Le premier ministre du Québec, François Legault, a annoncé aujourd’hui sa démission lors d’une conférence de presse, mettant fin à un cycle politique amorcé il y a près de deux décennies avec la création de la Coalition avenir Québec.
Ancien ministre péquiste dans les années 1990, François Legault fonde la CAQ en 2011 avec l’objectif explicite de rompre l’alternance traditionnelle entre le Parti libéral et le Parti québécois. Après une première percée en 2012, puis une consolidation en 2014, la CAQ prend le pouvoir en 2018 avec une majorité écrasante, marquant un réalignement historique de la politique québécoise. Legault sera réélu en 2022 avec un second mandat majoritaire.

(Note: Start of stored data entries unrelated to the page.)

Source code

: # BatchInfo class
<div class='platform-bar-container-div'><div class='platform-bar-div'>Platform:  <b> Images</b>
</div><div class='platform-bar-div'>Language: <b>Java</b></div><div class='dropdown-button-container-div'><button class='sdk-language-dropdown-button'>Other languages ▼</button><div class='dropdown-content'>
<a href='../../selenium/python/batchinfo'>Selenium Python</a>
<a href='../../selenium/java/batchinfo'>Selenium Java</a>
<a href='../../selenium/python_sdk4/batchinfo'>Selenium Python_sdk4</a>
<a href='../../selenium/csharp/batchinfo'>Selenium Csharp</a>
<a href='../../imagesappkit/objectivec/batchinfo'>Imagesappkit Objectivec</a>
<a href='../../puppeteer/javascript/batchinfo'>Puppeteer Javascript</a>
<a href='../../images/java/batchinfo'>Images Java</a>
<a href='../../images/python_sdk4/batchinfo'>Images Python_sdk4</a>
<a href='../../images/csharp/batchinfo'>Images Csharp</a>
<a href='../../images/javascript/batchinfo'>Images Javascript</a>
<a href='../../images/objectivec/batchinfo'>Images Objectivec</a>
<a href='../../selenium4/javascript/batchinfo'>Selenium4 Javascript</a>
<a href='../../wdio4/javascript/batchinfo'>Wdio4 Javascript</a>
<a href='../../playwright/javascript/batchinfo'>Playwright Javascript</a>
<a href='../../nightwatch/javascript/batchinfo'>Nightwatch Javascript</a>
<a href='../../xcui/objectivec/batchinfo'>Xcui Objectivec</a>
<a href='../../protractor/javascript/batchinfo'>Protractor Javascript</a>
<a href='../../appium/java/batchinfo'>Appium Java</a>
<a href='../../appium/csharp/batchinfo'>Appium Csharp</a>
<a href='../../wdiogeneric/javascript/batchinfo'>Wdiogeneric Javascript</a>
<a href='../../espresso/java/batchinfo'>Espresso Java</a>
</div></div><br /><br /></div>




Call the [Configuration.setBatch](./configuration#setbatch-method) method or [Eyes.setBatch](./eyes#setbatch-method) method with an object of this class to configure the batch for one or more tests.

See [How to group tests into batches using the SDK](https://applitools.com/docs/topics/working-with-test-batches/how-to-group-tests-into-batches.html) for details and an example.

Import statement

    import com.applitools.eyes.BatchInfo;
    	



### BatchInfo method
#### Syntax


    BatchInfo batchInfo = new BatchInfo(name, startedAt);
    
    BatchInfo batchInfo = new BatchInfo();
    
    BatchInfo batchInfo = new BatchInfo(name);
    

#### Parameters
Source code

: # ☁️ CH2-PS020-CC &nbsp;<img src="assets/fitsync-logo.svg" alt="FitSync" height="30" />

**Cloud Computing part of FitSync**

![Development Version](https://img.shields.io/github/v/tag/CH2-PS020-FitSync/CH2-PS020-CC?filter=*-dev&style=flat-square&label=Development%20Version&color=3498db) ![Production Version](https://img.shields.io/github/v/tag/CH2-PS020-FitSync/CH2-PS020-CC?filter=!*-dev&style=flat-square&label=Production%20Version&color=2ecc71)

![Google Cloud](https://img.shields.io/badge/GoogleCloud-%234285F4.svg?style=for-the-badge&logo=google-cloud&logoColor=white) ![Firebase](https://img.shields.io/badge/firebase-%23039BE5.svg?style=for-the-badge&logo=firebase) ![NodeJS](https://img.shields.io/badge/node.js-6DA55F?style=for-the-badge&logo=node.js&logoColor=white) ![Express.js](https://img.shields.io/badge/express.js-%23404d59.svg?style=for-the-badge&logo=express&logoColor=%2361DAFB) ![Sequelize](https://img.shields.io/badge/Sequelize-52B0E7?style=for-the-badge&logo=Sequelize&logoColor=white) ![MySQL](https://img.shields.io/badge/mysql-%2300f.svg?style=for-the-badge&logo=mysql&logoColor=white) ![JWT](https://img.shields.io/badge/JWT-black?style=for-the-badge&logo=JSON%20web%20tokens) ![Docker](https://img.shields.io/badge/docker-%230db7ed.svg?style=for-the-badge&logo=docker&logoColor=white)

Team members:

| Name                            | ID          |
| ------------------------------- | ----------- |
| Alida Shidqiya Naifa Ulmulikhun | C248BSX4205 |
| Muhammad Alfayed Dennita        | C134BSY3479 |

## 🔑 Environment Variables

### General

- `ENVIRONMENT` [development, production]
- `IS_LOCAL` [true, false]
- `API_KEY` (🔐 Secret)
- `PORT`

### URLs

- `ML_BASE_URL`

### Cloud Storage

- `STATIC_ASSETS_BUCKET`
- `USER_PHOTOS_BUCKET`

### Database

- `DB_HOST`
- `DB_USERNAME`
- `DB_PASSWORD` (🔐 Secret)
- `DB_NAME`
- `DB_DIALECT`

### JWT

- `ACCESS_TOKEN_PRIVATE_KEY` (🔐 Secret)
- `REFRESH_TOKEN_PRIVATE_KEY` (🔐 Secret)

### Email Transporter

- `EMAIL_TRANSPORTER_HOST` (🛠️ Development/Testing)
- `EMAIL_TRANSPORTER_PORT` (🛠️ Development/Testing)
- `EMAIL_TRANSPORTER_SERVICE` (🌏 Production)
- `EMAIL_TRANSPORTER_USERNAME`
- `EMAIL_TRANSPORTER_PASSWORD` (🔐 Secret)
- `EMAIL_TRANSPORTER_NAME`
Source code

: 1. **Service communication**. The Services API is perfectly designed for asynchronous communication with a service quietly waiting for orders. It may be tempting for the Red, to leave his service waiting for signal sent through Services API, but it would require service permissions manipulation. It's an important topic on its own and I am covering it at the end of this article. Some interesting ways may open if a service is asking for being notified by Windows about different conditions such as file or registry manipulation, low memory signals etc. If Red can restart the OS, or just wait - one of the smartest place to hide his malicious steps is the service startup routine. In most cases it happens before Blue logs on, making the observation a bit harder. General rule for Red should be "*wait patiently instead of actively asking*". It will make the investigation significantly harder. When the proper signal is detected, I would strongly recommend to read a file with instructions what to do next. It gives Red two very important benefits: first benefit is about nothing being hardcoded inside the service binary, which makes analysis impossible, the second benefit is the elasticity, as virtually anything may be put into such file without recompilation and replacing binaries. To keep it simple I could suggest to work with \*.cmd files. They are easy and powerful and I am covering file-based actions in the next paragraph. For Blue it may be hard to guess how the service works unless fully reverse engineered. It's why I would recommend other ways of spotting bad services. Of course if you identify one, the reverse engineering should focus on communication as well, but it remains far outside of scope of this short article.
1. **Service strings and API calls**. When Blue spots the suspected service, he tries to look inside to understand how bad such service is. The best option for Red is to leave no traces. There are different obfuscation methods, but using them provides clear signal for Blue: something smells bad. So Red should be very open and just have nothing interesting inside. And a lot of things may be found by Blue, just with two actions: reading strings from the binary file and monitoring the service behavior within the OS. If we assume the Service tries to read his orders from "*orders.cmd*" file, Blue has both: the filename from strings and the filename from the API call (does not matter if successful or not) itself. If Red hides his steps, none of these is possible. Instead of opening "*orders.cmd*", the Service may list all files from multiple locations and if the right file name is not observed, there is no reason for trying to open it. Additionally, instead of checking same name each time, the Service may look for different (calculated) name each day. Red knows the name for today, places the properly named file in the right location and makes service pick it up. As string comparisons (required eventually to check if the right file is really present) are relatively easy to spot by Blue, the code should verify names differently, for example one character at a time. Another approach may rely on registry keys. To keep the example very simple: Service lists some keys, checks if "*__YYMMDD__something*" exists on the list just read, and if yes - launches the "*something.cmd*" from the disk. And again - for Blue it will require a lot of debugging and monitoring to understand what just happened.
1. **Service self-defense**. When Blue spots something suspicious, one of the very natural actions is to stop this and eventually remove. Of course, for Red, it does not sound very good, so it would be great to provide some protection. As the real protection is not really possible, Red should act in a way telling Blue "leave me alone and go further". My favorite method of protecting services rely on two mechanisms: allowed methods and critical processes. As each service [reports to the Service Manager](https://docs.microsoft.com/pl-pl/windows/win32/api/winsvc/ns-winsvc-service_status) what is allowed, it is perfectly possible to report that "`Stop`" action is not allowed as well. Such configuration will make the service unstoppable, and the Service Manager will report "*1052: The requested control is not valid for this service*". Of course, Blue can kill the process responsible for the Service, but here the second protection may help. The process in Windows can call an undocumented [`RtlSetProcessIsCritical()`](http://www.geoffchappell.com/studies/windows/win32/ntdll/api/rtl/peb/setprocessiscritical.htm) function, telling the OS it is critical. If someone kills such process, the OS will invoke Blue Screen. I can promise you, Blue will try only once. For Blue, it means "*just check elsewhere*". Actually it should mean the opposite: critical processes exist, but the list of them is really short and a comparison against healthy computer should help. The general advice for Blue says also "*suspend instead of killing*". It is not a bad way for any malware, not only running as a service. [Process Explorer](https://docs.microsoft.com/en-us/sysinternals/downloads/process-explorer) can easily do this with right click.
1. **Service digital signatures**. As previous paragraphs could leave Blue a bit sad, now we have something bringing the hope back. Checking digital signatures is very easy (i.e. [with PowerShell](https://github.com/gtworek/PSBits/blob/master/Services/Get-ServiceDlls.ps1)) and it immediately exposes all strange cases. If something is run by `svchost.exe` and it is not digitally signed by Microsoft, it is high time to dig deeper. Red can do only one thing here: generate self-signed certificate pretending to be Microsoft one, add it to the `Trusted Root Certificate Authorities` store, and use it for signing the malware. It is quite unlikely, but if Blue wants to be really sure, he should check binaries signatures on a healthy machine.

Son passage à la tête du gouvernement aura été marqué par une forte centralisation du pouvoir exécutif, la gestion de la pandémie de COVID-19, des réformes identitaires et linguistiques majeures, ainsi que par des tensions persistantes autour des enjeux énergétiques, économiques et institutionnels. Au fil des dernières années, l’érosion de l’appui populaire et la lassitude politique se sont installées, tant dans l’électorat que dans son propre camp.
Aucune précision officielle n’a encore été donnée quant aux modalités exactes de la transition ou à la succession à la tête de la CAQ. La démission de François Legault ouvre néanmoins une période d’incertitude politique à Québec, à moins d’un an de l’échéance électorale prévue en 2026.